ASSIGNMENT - What lines below contain the word "points"? Please pull each one out.

====== INFORMATION SHOWN

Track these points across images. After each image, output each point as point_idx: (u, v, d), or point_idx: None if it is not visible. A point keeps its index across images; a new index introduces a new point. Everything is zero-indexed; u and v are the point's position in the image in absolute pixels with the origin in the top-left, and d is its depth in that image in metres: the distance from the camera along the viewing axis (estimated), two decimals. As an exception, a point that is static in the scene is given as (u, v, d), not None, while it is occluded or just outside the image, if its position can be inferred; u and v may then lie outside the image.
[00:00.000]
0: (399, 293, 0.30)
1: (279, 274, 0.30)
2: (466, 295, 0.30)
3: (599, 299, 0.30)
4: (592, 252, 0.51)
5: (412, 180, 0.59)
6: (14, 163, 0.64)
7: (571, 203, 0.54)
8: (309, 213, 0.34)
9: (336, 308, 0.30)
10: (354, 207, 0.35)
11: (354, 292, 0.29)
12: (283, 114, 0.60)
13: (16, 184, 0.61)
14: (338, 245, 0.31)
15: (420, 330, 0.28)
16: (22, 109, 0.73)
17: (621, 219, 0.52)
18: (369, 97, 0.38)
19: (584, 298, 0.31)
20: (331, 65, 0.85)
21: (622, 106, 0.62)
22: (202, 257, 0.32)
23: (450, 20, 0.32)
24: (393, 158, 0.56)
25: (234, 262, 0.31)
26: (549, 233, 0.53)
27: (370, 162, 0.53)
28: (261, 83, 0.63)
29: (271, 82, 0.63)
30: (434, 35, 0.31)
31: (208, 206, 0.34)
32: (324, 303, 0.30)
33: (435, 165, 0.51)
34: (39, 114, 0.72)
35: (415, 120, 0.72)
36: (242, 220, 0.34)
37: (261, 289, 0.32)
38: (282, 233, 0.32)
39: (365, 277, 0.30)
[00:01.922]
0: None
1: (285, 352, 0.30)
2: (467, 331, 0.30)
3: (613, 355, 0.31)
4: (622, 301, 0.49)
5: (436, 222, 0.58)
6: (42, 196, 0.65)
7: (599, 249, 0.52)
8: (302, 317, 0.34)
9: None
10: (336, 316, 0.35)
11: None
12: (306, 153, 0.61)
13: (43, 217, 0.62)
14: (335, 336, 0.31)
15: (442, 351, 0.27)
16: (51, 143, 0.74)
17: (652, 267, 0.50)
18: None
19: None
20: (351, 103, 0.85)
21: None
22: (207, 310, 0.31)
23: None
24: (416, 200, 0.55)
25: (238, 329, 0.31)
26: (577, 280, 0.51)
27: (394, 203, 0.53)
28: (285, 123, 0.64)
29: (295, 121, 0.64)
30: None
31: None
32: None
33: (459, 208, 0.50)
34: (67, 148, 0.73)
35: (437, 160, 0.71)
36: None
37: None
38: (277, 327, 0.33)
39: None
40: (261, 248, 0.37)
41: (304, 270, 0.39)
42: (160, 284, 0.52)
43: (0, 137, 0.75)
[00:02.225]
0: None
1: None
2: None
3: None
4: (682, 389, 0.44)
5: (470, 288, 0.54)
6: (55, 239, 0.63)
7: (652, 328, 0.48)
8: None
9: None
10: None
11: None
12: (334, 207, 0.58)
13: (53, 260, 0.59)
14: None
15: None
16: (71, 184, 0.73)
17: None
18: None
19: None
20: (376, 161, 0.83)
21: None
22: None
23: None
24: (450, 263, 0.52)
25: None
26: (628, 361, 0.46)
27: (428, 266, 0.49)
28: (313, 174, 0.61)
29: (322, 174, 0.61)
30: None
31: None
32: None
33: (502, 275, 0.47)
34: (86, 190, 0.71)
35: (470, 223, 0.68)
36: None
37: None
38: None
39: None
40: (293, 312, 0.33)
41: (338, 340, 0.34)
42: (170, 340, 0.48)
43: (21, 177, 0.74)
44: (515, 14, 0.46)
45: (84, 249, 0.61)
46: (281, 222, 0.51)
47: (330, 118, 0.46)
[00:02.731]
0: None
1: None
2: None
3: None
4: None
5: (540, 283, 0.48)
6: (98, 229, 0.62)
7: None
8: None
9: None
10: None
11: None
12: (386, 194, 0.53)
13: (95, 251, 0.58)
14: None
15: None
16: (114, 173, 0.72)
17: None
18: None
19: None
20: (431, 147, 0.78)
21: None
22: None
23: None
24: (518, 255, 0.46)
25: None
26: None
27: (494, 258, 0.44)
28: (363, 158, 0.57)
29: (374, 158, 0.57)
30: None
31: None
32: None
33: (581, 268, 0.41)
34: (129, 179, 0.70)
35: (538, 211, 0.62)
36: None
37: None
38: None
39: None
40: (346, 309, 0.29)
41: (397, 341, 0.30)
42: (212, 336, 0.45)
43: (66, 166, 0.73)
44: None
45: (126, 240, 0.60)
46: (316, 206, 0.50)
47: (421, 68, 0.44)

============
====== INFORMATION SHOWN

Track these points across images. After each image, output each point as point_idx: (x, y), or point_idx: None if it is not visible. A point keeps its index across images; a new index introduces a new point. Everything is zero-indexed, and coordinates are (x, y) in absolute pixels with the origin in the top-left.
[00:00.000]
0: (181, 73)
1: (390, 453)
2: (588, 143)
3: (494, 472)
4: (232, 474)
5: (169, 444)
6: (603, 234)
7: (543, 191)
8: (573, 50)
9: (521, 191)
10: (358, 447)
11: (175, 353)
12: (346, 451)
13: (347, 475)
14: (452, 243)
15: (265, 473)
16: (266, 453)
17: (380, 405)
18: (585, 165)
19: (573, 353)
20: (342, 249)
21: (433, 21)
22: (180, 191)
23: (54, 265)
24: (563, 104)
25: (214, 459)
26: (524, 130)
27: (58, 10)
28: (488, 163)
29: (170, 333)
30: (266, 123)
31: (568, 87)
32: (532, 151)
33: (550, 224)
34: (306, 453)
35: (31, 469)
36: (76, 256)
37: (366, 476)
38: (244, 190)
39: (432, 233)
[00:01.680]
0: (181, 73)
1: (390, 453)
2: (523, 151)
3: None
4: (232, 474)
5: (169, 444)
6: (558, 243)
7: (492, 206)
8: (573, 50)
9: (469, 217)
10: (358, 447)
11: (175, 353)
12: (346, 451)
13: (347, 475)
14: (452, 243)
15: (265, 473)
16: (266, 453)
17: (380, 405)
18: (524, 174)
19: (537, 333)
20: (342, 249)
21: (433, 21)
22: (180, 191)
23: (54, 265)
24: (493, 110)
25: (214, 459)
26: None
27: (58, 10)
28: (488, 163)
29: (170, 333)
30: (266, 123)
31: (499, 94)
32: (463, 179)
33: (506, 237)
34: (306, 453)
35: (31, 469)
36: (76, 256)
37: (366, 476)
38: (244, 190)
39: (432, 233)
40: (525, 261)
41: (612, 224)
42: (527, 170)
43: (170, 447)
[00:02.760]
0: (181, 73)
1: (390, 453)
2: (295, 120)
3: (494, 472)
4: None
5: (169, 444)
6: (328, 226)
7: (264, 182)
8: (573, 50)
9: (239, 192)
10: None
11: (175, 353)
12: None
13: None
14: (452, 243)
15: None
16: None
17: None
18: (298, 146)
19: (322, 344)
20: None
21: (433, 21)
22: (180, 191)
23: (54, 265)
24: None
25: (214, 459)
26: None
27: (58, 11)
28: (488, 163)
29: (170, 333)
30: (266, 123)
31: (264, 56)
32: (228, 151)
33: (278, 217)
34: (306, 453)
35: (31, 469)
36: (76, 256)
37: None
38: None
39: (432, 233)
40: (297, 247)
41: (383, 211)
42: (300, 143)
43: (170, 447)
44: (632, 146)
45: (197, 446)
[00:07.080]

============

RESPONSE FOR THIS EXERCISE -
Track these points across images. After each image, output each point as point_idx: (u, v, d), or point_idx: None if it is not visible. A point keeps its index across images; a new index introduces a new point. Everything is zero-indexed; u and v are the point's position in the image in absolute pixels with the origin in the top-left, and d is its depth in that image in metres: the distance from the camera along the viewing axis (estimated), two decimals. As an exception, a point that is static in the scene is given as (u, v, d), not None, while it is occluded or just outside the image, if its position can be inferred; u and v may then lie outside the image.
Track these points across images. After each image, output each point as point_idx: (x, y), or point_idx: None if it is not visible. A point keeps its index across images; a new index introduces a new point. Everything is zero-indexed, and coordinates are (x, y) in absolute pixels with the origin in the top-left.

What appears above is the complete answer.